Isaiah Montgomery


Isaiah T. Montgomery was the son of Ben Montgomery and his wife, and the founder of Mound Bayou, Mississippi, an all-black community. Soon elected mayor, he was an active Republican politician.
He participated in the 1890 Mississippi constitutional convention but was unable to prevent adoption of a state constitution that effectively disfranchised black voters for decades, using poll taxes and literacy tests to raise barriers to voter registration. Montgomery was thought to promote an accommodationist position for African Americans, which was sometimes thought of his colleague on race matters, Booker T. Washington, who became head of the Tuskegee Institute.

Early life and education

Born into slavery, Isaiah was the son of Ben Montgomery, a slave whose owner, Joseph Davis, promoted him to overseer. The younger Montgomery learned to read and write due to his father's influential position on the Davis Bend plantation. Davis wanted to establish a more positive working environment for slaves and encouraged education.
Following the end of the American Civil War, Isaiah began a business with his father.
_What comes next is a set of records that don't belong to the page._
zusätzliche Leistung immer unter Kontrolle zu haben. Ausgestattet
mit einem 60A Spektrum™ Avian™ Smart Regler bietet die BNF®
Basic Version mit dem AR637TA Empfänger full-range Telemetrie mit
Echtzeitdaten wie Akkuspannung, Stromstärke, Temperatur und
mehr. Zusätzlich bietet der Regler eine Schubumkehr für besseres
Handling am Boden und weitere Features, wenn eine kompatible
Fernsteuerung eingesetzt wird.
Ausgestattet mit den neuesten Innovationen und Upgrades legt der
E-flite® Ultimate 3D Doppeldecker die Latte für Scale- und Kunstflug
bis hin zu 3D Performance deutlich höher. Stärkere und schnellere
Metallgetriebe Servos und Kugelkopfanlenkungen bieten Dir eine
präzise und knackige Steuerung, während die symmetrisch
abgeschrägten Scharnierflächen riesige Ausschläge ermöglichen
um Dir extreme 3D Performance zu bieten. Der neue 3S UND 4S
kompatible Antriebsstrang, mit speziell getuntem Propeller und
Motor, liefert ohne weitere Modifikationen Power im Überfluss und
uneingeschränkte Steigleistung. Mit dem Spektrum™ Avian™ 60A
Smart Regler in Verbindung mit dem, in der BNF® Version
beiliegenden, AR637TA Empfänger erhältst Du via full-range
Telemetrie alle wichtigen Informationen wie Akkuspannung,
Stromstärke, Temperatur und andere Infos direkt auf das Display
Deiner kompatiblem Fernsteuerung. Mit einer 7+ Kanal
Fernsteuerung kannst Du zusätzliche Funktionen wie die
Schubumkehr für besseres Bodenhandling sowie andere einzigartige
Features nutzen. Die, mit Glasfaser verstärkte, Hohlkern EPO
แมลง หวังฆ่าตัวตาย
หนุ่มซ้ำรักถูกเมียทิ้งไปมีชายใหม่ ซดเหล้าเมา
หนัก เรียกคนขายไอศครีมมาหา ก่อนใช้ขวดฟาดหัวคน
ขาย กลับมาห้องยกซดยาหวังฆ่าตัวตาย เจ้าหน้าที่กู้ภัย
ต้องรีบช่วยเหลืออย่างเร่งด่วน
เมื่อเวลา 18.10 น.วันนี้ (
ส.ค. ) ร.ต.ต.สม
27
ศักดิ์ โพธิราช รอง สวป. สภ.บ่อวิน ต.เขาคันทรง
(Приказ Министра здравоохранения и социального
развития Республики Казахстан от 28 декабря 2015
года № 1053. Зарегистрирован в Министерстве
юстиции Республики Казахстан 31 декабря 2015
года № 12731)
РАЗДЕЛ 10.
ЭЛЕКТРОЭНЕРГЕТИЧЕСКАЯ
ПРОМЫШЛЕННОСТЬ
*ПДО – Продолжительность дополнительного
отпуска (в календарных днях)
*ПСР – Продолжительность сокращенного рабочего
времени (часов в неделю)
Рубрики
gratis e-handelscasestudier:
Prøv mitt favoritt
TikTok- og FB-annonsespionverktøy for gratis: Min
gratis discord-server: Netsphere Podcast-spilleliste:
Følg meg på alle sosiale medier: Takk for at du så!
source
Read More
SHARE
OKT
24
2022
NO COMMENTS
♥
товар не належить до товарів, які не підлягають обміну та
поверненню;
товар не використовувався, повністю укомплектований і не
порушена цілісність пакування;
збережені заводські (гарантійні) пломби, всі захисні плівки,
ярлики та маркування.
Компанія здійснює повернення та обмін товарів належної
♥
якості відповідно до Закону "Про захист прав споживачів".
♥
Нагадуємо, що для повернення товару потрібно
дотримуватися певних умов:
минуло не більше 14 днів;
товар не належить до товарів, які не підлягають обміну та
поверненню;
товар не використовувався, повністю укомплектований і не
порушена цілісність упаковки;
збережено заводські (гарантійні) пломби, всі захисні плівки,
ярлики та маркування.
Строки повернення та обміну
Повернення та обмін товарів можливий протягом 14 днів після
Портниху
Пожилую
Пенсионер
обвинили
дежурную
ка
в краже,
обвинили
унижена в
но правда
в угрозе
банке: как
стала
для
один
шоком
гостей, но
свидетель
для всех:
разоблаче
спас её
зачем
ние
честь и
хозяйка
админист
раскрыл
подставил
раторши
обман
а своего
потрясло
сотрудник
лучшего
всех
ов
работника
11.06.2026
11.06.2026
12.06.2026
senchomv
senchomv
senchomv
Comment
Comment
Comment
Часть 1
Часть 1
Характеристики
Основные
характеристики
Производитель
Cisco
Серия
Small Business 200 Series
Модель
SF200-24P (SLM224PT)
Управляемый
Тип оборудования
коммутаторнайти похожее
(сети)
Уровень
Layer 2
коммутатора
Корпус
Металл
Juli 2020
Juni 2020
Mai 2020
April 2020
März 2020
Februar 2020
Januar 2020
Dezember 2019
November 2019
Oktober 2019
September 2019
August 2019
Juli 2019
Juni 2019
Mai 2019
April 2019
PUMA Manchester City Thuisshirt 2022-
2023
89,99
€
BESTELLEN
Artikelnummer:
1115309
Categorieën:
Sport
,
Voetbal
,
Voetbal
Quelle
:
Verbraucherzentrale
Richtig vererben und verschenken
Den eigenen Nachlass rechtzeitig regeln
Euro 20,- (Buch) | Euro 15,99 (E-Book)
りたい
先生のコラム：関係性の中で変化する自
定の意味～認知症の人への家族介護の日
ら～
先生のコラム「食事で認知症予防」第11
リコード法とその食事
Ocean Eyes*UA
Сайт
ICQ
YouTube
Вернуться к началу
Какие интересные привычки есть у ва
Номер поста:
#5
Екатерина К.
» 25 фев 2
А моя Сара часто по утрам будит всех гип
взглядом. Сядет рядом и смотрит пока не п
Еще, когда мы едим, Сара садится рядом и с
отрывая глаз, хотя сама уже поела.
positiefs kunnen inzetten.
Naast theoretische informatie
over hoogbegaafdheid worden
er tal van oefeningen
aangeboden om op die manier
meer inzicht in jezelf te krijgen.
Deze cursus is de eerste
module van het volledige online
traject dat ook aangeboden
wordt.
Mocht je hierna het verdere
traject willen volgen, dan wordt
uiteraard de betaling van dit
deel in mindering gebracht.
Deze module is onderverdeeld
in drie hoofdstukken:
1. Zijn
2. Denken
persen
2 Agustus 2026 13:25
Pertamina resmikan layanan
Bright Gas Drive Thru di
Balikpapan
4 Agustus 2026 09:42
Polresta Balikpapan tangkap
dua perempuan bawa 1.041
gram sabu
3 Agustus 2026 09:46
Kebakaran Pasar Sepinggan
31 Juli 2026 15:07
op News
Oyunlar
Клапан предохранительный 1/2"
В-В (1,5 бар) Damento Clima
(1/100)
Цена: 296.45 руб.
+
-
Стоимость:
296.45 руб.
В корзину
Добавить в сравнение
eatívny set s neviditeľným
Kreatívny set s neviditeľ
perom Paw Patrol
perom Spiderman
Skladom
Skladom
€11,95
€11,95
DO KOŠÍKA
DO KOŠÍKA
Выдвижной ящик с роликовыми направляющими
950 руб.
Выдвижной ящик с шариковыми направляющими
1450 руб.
It lasted until Ben's death in 1877. His father had long dreamed of establishing an independent black colony; by the time of his death, the Reconstruction era had ended and African Americans struggled to maintain themselves against white supremacists.

Career

After his father's death in 1877, Isaiah Montgomery worked to realize his father's dream. With his cousin Benjamin T. Green, he bought property in the northwest frontier of Mississippi Delta bottomlands to found Mound Bayou in 1887. Bolivar County was the largest in area in the Delta. As farmers cleared land, they started cultivating cotton.
Montgomery worked to gain freedmen protection of the law, and to keep their work and lives separate from supervision by whites.
In what the Washington Post termed "A Notable Address Delivered by the Colored Statesman," Frederick Douglass gave a speech in October 1890 before the Bethel Literary and Historical Society of Washington, D.C.'s Metropolitan African Methodist Episcopal Church. He strongly condemned Montgomery's stance regarding suffrage in Mississippi. Douglass had spoken of Montgomery numerous times before and on the occasion cited his position as an act of "treason, to the cause of the colored people, not only of his own state, but of the United States," referring to the effect Montgomery's act would have in other states. He also lamented having heard in Montgomery "a groan of bitter anguish born of oppression and despair" and a voice of a "soul from which all hope had vanished."